Each entry should be printed exactly, with its images omitted.

(Data records)
* * *
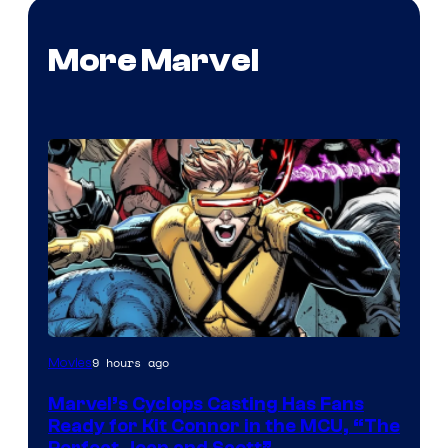
More Marvel
Image
9 hours ago
Movies
Courtesy
Marvel’s Cyclops Casting Has Fans
of
Ready for Kit Connor in the MCU, “The
Marvel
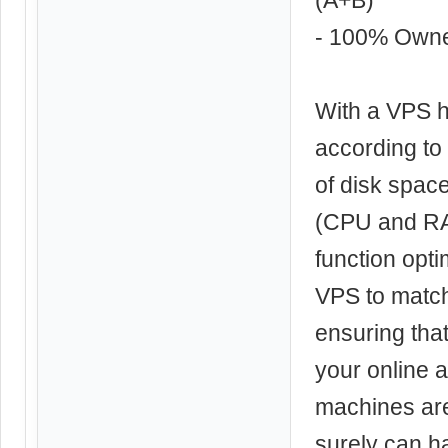
- 100% Own
With a VPS h
according to
of disk spac
(CPU and RAM
function opti
VPS to match
ensuring tha
your online a
machines ar
surely can ha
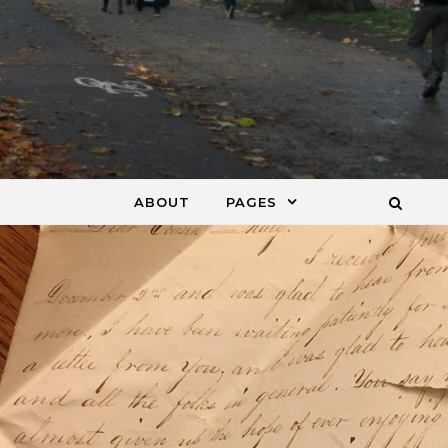
ABOUT
PAGES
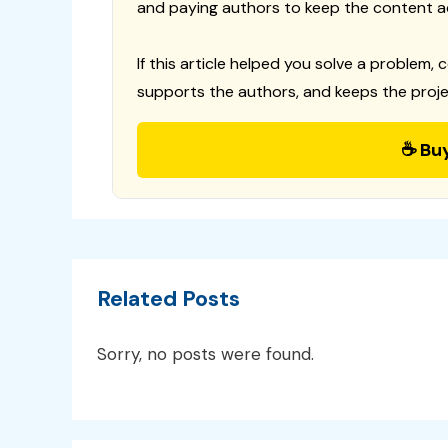
and paying authors to keep the content a
If this article helped you solve a problem, 
supports the authors, and keeps the proje
☕ Bu
Related Posts
Sorry, no posts were found.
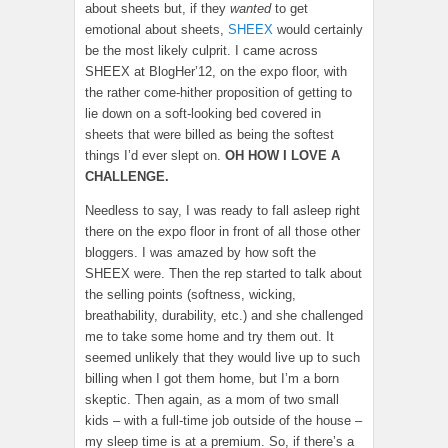
about sheets but, if they
wanted
to get
emotional about sheets,
SHEEX
would certainly
be the most likely culprit. I came across
SHEEX at BlogHer’12, on the expo floor, with
the rather come-hither proposition of getting to
lie down on a soft-looking bed covered in
sheets that were billed as being the softest
things I’d ever slept on.
OH HOW I LOVE A
CHALLENGE.
Needless to say, I was ready to fall asleep right
there on the expo floor in front of all those other
bloggers. I was amazed by how soft the
SHEEX were. Then the rep started to talk about
the selling points (softness, wicking,
breathability, durability, etc.) and she challenged
me to take some home and try them out. It
seemed unlikely that they would live up to such
billing when I got them home, but I’m a born
skeptic. Then again, as a mom of two small
kids – with a full-time job outside of the house –
my sleep time is at a premium. So, if there’s a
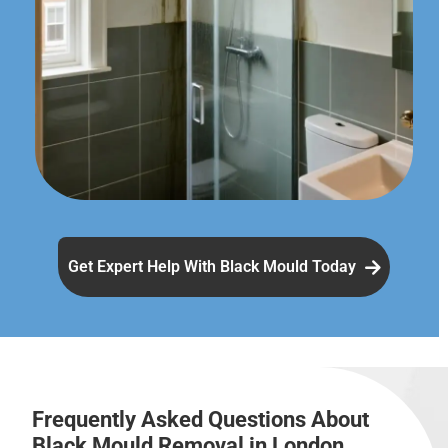
Get Expert Help With Black Mould Today
Frequently Asked Questions About
Black Mould Removal in London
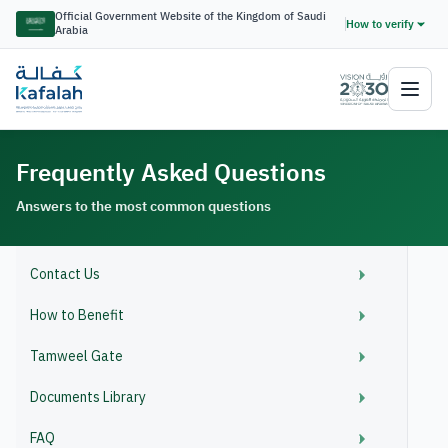
Official Government Website of the Kingdom of Saudi
How to verify
Arabia
Frequently Asked Questions
Answers to the most common questions
Contact Us
How to Benefit
Tamweel Gate
Documents Library
FAQ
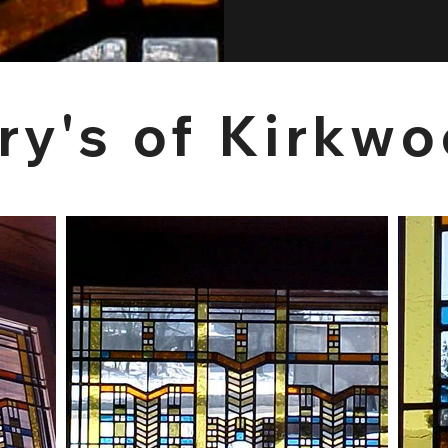
ry's of Kirkw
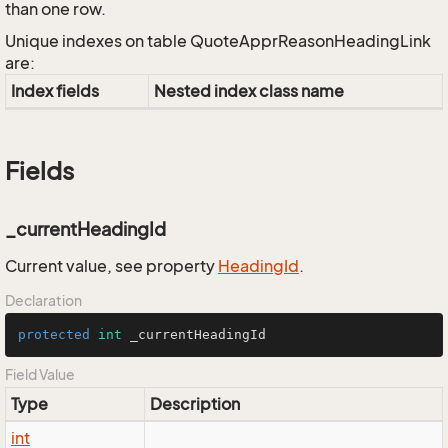
than one row.
Unique indexes on table QuoteApprReasonHeadingLink
are:
Index fields
Nested index class name
Fields
_currentHeadingId
Current value, see property
Heading
Id
.
Declaration
protected
int
 _currentHeadingId
Field Value
Type
Description
int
* * *
◆ Result of this task:
More Marvel
Image
9 hours ago
Movies
Courtesy
Marvel’s Cyclops Casting Has Fans
of
Ready for Kit Connor in the MCU, “The
Marvel
- 100% Own
With a VPS h
according to
of disk spac
(CPU and RAM
function opti
VPS to match
ensuring tha
your online a
machines ar
surely can ha
ABOUT
PAGES
and paying authors to keep the content a
If this article helped you solve a problem, 
supports the authors, and keeps the proje
☕ Bu
Related Posts
Sorry, no posts were found.
about sheets but, if they
wanted
to get
emotional about sheets,
SHEEX
would certainly
be the most likely culprit. I came across
SHEEX at BlogHer’12, on the expo floor, with
the rather come-hither proposition of getting to
lie down on a soft-looking bed covered in
sheets that were billed as being the softest
things I’d ever slept on.
OH HOW I LOVE A
CHALLENGE.
Needless to say, I was ready to fall asleep right
there on the expo floor in front of all those other
bloggers. I was amazed by how soft the
SHEEX were. Then the rep started to talk about
the selling points (softness, wicking,
breathability, durability, etc.) and she challenged
me to take some home and try them out. It
seemed unlikely that they would live up to such
billing when I got them home, but I’m a born
skeptic. Then again, as a mom of two small
kids – with a full-time job outside of the house –
my sleep time is at a premium. So, if there’s a
Get Expert Help With Black Mould Today
Frequently Asked Questions About
Black Mould Removal in London
Official Government Website of the Kingdom of Saudi
How to verify
Arabia
Frequently Asked Questions
Answers to the most common questions
Contact Us
How to Benefit
Tamweel Gate
Documents Library
FAQ
ry's of Kirkw
than one row.
Unique indexes on table QuoteApprReasonHeadingLink
are:
Index fields
Nested index class name
Fields
_currentHeadingId
Current value, see property
Heading
Id
.
Declaration
protected
int
 _currentHeadingId
Field Value
Type
Description
int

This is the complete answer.